# [Instructions to follow]
Rewrite the stretch from the start of the items through the line containing "к подготовиться к ночному прибытию в о", changing "ccwow" to "admin" wherever it occurs and leaving everything else unchanged.

# [Transcribed page contents]
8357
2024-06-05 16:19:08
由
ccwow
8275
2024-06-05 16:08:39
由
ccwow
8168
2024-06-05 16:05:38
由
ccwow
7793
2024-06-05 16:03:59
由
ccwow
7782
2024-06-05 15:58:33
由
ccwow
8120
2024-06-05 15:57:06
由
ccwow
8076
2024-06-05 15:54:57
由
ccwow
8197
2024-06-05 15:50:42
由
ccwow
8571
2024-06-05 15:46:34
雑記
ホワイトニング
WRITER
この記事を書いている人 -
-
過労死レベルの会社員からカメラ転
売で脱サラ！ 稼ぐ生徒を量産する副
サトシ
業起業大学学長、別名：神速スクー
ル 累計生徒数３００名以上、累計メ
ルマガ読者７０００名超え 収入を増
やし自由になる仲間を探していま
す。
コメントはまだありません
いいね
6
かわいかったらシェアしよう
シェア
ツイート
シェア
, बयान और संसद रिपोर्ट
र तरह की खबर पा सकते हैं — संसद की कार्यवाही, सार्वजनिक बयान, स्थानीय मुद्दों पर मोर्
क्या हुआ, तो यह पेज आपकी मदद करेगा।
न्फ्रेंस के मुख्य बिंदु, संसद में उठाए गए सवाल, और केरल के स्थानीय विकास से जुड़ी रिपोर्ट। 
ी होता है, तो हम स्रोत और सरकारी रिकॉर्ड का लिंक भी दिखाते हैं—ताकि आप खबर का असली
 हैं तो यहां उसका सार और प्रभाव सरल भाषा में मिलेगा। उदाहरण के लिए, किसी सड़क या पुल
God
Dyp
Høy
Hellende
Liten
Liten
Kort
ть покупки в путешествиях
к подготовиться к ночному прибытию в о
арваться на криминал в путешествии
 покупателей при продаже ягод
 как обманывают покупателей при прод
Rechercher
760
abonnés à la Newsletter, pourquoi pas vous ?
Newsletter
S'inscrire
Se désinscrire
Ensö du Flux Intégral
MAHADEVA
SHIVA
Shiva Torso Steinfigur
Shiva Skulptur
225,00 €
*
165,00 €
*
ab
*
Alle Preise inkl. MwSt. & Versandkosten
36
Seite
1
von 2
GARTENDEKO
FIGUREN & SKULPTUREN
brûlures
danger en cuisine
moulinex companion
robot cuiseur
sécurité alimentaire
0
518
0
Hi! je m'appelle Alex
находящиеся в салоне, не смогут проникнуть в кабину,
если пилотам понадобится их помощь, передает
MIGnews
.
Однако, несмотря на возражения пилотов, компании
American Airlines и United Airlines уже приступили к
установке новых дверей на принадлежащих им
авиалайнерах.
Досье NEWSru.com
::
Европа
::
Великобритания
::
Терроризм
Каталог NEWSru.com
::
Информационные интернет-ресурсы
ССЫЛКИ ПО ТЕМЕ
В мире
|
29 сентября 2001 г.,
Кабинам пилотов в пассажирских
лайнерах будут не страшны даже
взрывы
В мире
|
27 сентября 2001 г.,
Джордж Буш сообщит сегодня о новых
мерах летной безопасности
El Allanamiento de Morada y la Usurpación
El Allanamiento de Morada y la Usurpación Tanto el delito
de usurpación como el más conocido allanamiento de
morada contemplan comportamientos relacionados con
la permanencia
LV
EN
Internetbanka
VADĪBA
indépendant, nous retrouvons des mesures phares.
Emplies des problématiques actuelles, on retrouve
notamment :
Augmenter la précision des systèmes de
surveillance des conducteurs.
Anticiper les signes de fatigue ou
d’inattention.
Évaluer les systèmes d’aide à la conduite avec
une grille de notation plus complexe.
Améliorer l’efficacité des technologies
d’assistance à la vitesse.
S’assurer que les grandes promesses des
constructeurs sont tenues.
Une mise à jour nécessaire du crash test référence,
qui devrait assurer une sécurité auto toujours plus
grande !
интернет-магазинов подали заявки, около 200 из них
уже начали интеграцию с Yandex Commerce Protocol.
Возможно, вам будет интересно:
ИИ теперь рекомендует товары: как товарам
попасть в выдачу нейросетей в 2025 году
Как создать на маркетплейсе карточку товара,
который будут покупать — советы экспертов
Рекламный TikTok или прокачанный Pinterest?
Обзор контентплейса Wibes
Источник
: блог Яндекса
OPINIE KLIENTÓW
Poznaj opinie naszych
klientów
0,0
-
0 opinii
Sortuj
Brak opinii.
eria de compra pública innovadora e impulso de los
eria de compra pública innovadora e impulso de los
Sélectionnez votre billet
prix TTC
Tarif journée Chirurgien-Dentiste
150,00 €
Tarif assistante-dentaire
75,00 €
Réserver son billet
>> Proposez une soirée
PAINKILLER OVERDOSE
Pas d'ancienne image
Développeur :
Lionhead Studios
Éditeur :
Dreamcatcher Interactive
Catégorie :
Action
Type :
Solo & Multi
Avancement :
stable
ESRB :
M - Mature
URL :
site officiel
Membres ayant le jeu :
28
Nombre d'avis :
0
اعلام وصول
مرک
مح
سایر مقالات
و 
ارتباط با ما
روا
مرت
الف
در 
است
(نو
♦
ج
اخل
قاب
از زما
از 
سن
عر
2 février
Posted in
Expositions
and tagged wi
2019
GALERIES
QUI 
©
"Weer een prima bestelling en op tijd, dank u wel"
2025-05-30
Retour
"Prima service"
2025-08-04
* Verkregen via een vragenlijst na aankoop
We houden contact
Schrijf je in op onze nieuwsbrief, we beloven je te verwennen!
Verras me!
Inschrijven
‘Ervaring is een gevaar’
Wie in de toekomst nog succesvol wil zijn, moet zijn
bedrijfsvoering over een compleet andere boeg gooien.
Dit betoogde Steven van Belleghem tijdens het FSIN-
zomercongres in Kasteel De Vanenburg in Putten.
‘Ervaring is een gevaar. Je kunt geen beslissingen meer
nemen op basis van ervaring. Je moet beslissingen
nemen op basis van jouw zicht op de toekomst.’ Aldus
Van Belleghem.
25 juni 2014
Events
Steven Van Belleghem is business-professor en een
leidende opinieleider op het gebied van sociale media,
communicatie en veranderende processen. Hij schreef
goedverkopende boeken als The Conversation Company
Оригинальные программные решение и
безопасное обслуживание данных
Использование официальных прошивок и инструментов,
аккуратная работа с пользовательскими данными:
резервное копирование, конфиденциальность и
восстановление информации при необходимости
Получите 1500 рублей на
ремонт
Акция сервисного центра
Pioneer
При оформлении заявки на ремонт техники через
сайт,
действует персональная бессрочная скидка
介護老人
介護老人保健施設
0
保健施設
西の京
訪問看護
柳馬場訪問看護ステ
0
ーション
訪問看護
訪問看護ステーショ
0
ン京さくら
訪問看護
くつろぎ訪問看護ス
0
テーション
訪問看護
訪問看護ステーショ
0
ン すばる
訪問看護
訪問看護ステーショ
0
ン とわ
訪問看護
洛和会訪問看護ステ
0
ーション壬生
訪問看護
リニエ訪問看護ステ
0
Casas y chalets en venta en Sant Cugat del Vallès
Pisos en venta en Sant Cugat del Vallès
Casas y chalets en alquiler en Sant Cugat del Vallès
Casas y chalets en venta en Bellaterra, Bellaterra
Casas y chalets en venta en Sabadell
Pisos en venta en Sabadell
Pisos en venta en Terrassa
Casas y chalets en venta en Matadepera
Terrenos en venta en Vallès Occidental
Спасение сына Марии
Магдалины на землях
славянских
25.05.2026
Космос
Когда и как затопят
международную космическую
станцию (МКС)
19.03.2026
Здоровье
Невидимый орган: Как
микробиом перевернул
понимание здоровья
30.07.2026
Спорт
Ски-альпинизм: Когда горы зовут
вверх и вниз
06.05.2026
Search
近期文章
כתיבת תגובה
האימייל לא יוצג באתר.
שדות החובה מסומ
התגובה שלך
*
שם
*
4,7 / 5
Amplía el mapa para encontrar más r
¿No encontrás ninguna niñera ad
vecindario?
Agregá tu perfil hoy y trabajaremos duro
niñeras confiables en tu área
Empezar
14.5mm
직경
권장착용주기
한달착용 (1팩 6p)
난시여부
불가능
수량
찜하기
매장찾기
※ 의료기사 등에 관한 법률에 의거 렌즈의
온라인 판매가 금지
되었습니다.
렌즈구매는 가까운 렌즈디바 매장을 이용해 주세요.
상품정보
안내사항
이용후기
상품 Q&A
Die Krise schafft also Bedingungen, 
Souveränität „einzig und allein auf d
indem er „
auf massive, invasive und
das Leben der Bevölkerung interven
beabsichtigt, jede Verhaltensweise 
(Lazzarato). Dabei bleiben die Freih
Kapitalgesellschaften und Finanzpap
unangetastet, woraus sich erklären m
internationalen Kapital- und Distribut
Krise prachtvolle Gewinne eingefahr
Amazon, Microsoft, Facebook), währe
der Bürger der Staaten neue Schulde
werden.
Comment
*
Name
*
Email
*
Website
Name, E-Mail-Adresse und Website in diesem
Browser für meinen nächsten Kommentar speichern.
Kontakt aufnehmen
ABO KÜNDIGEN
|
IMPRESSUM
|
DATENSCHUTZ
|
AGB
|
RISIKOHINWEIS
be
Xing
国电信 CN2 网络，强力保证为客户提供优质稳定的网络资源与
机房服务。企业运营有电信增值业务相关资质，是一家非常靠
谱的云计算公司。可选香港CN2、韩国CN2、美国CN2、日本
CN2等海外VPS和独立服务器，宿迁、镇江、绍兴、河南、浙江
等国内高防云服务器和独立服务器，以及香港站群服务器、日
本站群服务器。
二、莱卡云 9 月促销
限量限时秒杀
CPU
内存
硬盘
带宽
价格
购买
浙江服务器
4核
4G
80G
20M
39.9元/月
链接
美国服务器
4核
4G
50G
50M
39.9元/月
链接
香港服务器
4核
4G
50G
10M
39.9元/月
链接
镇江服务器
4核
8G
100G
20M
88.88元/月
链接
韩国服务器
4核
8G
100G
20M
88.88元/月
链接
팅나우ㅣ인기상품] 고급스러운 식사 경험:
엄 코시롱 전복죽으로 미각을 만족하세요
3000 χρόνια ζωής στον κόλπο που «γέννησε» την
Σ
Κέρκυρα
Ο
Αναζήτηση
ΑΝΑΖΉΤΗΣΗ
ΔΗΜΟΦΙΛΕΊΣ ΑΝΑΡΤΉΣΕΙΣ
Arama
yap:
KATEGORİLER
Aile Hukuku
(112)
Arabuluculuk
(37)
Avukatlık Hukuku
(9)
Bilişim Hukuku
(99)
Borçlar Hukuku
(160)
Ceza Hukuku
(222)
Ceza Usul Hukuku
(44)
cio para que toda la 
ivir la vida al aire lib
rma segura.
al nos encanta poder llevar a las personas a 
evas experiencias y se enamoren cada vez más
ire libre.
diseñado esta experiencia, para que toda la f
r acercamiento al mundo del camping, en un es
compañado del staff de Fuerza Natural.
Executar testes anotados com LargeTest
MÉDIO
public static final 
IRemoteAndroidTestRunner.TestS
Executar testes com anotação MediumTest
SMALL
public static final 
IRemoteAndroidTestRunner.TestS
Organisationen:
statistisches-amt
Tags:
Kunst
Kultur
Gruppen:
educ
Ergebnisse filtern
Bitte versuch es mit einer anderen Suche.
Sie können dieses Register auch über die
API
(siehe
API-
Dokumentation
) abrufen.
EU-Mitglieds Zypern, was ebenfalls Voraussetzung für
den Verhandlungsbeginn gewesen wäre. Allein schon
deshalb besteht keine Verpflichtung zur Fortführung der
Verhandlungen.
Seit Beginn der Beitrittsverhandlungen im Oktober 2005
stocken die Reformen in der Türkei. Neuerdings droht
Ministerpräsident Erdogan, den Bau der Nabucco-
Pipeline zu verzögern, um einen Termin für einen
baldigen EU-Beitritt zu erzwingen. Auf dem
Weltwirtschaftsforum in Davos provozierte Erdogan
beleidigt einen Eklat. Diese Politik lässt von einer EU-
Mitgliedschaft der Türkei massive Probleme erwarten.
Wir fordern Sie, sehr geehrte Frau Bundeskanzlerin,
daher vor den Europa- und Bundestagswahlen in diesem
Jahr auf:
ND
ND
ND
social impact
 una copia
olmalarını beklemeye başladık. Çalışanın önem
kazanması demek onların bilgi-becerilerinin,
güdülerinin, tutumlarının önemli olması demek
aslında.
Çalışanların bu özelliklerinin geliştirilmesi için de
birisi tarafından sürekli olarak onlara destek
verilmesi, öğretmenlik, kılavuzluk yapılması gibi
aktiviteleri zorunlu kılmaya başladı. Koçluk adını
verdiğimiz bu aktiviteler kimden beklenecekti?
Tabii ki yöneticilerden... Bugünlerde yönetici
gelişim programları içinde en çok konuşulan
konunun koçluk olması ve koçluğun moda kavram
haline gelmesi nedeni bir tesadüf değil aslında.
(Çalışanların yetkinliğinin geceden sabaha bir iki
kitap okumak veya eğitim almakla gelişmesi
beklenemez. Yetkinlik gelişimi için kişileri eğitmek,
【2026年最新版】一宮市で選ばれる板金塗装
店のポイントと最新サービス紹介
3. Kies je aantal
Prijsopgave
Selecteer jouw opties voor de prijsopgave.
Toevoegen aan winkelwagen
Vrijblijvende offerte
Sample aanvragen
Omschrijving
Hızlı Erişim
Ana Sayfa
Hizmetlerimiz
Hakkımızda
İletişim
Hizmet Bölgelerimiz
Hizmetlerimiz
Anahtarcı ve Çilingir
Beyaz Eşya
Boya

# [Response]
8357
2024-06-05 16:19:08
由
admin
8275
2024-06-05 16:08:39
由
admin
8168
2024-06-05 16:05:38
由
admin
7793
2024-06-05 16:03:59
由
admin
7782
2024-06-05 15:58:33
由
admin
8120
2024-06-05 15:57:06
由
admin
8076
2024-06-05 15:54:57
由
admin
8197
2024-06-05 15:50:42
由
admin
8571
2024-06-05 15:46:34
雑記
ホワイトニング
WRITER
この記事を書いている人 -
-
過労死レベルの会社員からカメラ転
売で脱サラ！ 稼ぐ生徒を量産する副
サトシ
業起業大学学長、別名：神速スクー
ル 累計生徒数３００名以上、累計メ
ルマガ読者７０００名超え 収入を増
やし自由になる仲間を探していま
す。
コメントはまだありません
いいね
6
かわいかったらシェアしよう
シェア
ツイート
シェア
, बयान और संसद रिपोर्ट
र तरह की खबर पा सकते हैं — संसद की कार्यवाही, सार्वजनिक बयान, स्थानीय मुद्दों पर मोर्
क्या हुआ, तो यह पेज आपकी मदद करेगा।
न्फ्रेंस के मुख्य बिंदु, संसद में उठाए गए सवाल, और केरल के स्थानीय विकास से जुड़ी रिपोर्ट। 
ी होता है, तो हम स्रोत और सरकारी रिकॉर्ड का लिंक भी दिखाते हैं—ताकि आप खबर का असली
 हैं तो यहां उसका सार और प्रभाव सरल भाषा में मिलेगा। उदाहरण के लिए, किसी सड़क या पुल
God
Dyp
Høy
Hellende
Liten
Liten
Kort
ть покупки в путешествиях
к подготовиться к ночному прибытию в о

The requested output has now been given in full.